Parties do not require the permission of the court to adduce witness evidence in support of their cases. However, a party who wishes to rely on the evidence of a witness must serve a witness statement signed by the witness setting out the witness’s evidence, and must call the witness to give oral evidence at trial. If the party does not provide a witness statement or summary for a witness before trial, the party may not call that witness without the court’s permission. Furthermore, the court has wide powers to control the evidence which is allowed, such as excluding evidence which would otherwise be admissible and limiting the cross-examination of witnesses.

A party may also apply for a court order that a witness’s evidence shall be given in a sworn deposition taken by a court-appointed examiner prior to the hearing of the action.

The judge’s role is essentially to assess the evidence adduced by the parties, and does not include an independent fact-finding function.

  • Expert witnesses

A party may not rely on expert evidence unless the court gives permission. The court can control the issues upon which expert evidence is to be given, the form in which the evidence is given, and the fees payable to the expert.

Where more than one party wishes to submit expert evidence on an issue, the court may direct that the evidence shall be given by a single expert instructed jointly by the parties, rather than by a separate expert instructed by each party. The court may make such a direction on its own initiative, without the agreement of the parties.

The court will not require the parties to adduce expert evidence on its own initiative. However, the court may itself appoint an expert as an “assessor” to assist the court in relation to an issue. The court may direct the assessor to prepare a report (copies of which must be provided to the parties) and to attend the trial to advise the court.

2.2 If the application by a party concerning the taking of evidence is approved, what steps follow?

  • Disclosure

Following an order for disclosure, each party must serve on the other parties a list of the relevant documents which are, or have been, in its possession or control. The other parties are then entitled to inspect and have copies of the documents. Charges may be made for photocopying.

  • Witnesses of fact

The court will order the parties to serve signed witness statements from each witness on whose evidence they intend to rely before the trial. The statement may be drafted by the witness, but will often be prepared by the lawyer for the party on whose behalf the witness is giving evidence. The statement should set out the witness’s evidence in full, in the witness’s own words if practicable.

If a party has been ordered to serve a witness statement from a witness but is unable to obtain one, the party may seek the court’s permission to provide a witness summary, setting out the evidence which the witness is expected to give or the matters on which the party intends to question the witness.

- **Problems and tasks**:
A - Answer these questions from the passage on court evidence, one line each:
(i) What must a party serve in order to rely on the evidence of a witness?
(ii) Who takes a sworn deposition that the court has ordered?
(iii) After disclosure, what service may incur charges?
B - Reproduce the passage on court evidence word for word, starting with "The judge’s role" and going on through "to the expert.".
C - List every bulleted heading in the passage on court evidence.
The material after this passage is not needed for any task.

- **Data provided**:
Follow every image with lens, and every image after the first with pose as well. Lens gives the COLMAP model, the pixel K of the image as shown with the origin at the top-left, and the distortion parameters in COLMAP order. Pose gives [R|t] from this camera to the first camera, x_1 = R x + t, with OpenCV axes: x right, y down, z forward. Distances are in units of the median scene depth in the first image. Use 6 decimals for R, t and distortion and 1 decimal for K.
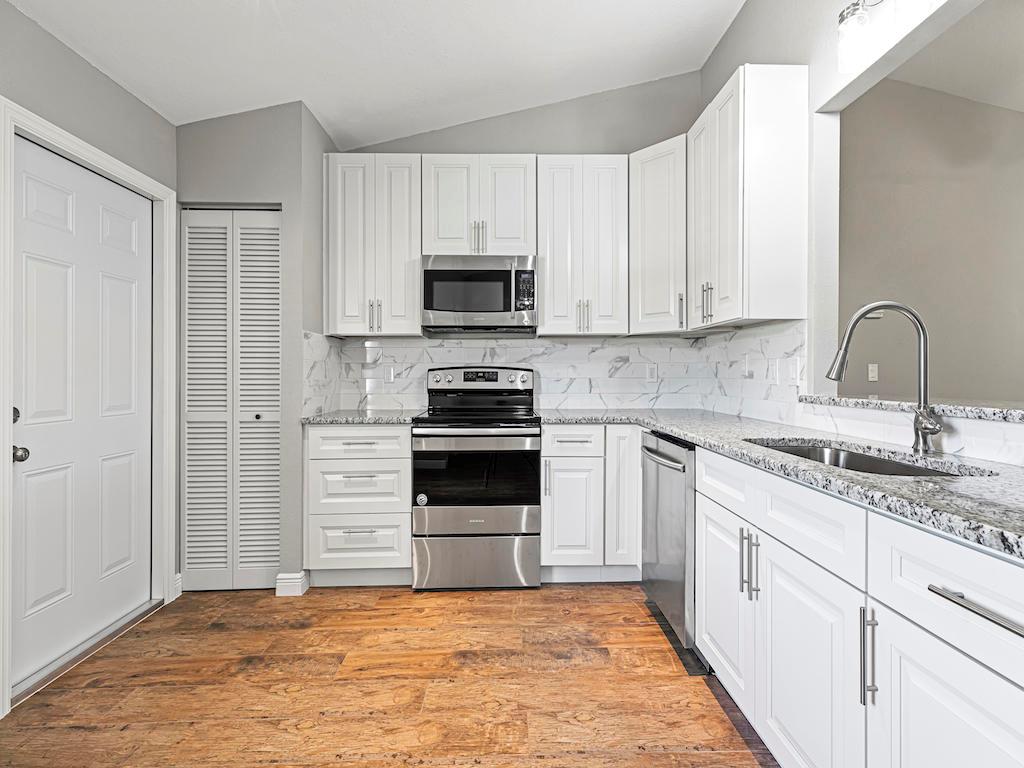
lens RADIAL K [[458.6, 0, 512.1], [0, 458.6, 374.4], [0, 0, 1]] dist [0.001028, 0.000109]
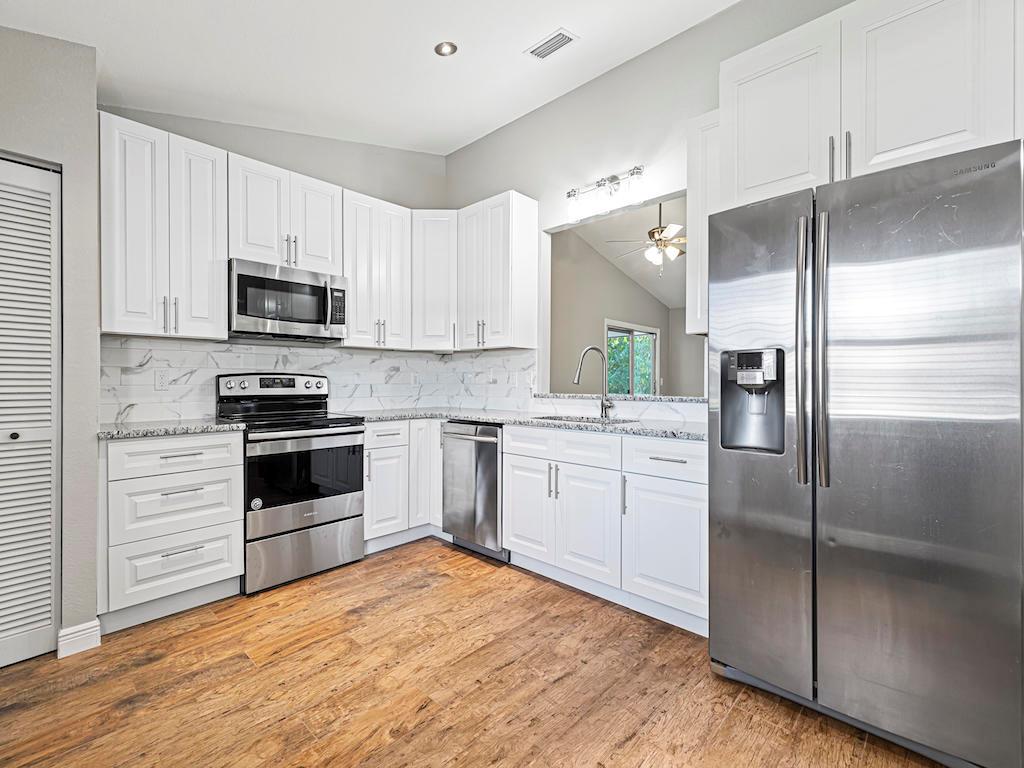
lens RADIAL K [[459.6, 0, 508.1], [0, 459.6, 384.3], [0, 0, 1]] dist [0.000741, -0.000059]
pose [[0.705980, -0.003090, 0.708225, -0.523229], [-0.001223, 0.999984, 0.005582, 0.002039], [-0.708231, -0.004807, 0.705965, -0.112462]]
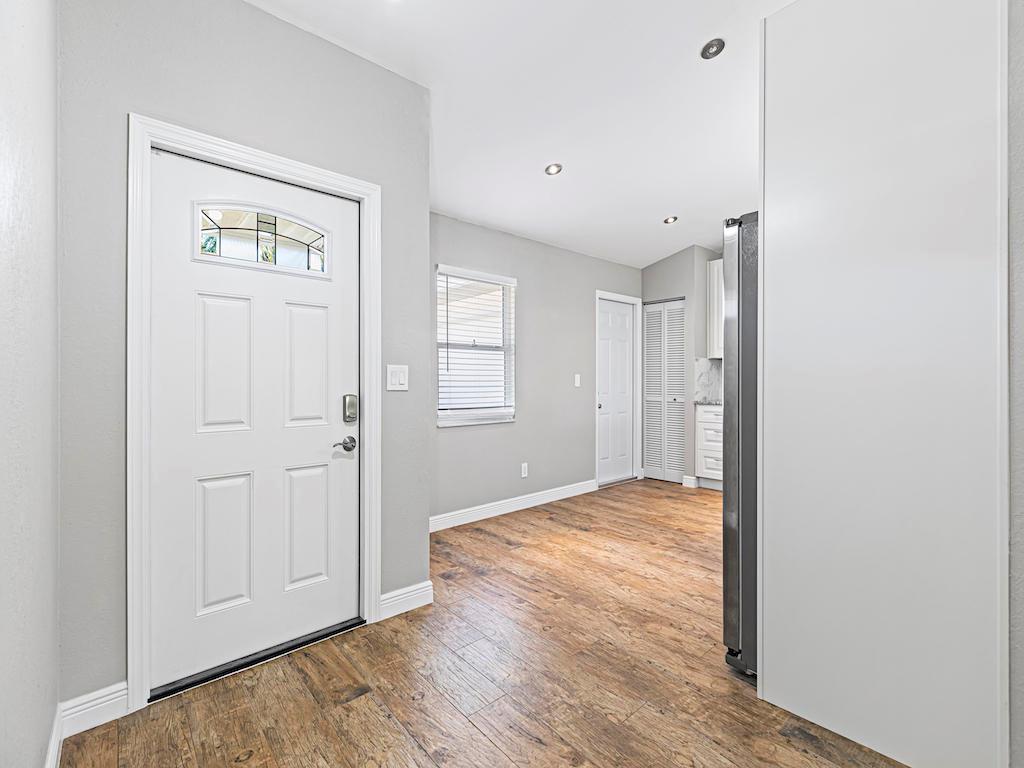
lens RADIAL K [[458.6, 0, 512.1], [0, 458.6, 374.4], [0, 0, 1]] dist [0.001028, 0.000109]
pose [[0.637079, -0.003618, -0.770790, 0.595529], [-0.000161, 0.999988, -0.004827, -0.013053], [0.770799, 0.003199, 0.637071, -0.920490]]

- **Answers by task**:
A -
(i) A witness statement signed by the witness setting out the witness's evidence.
(ii) A court-appointed examiner.
(iii) Photocopying.

B -
The judge’s role is essentially to assess the evidence adduced by the parties, and does not include an independent fact-finding function.

  • Expert witnesses

A party may not rely on expert evidence unless the court gives permission. The court can control the issues upon which expert evidence is to be given, the form in which the evidence is given, and the fees payable to the expert.

C -
Expert witnesses
Disclosure
Witnesses of fact